WHAT YOU SHOULD DO: Exact copies of the lines from the one with "hfov_deg: 55.3" through the last line of the entries, and no pictures, make up the answer.

··· INPUT MATERIAL

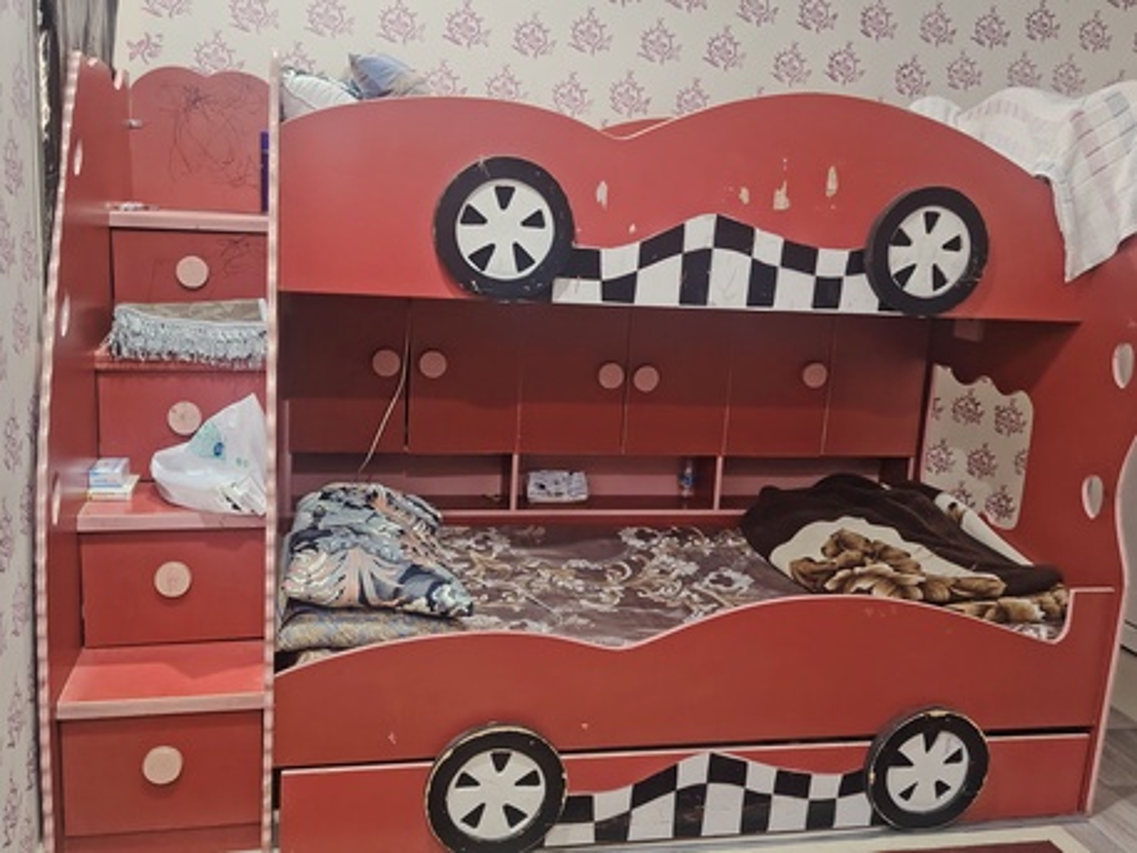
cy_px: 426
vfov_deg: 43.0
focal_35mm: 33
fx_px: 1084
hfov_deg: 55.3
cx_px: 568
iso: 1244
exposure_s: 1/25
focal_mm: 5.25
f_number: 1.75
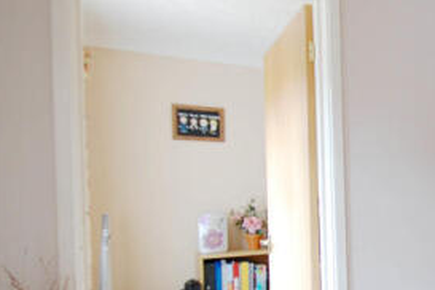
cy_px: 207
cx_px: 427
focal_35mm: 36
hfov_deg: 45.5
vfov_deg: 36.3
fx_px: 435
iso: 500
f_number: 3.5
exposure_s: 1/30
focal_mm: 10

······

SOLUTION TO THIS TASK:
hfov_deg: 55.3
cx_px: 568
iso: 1244
exposure_s: 1/25
focal_mm: 5.25
f_number: 1.75
cy_px: 207
cx_px: 427
focal_35mm: 36
hfov_deg: 45.5
vfov_deg: 36.3
fx_px: 435
iso: 500
f_number: 3.5
exposure_s: 1/30
focal_mm: 10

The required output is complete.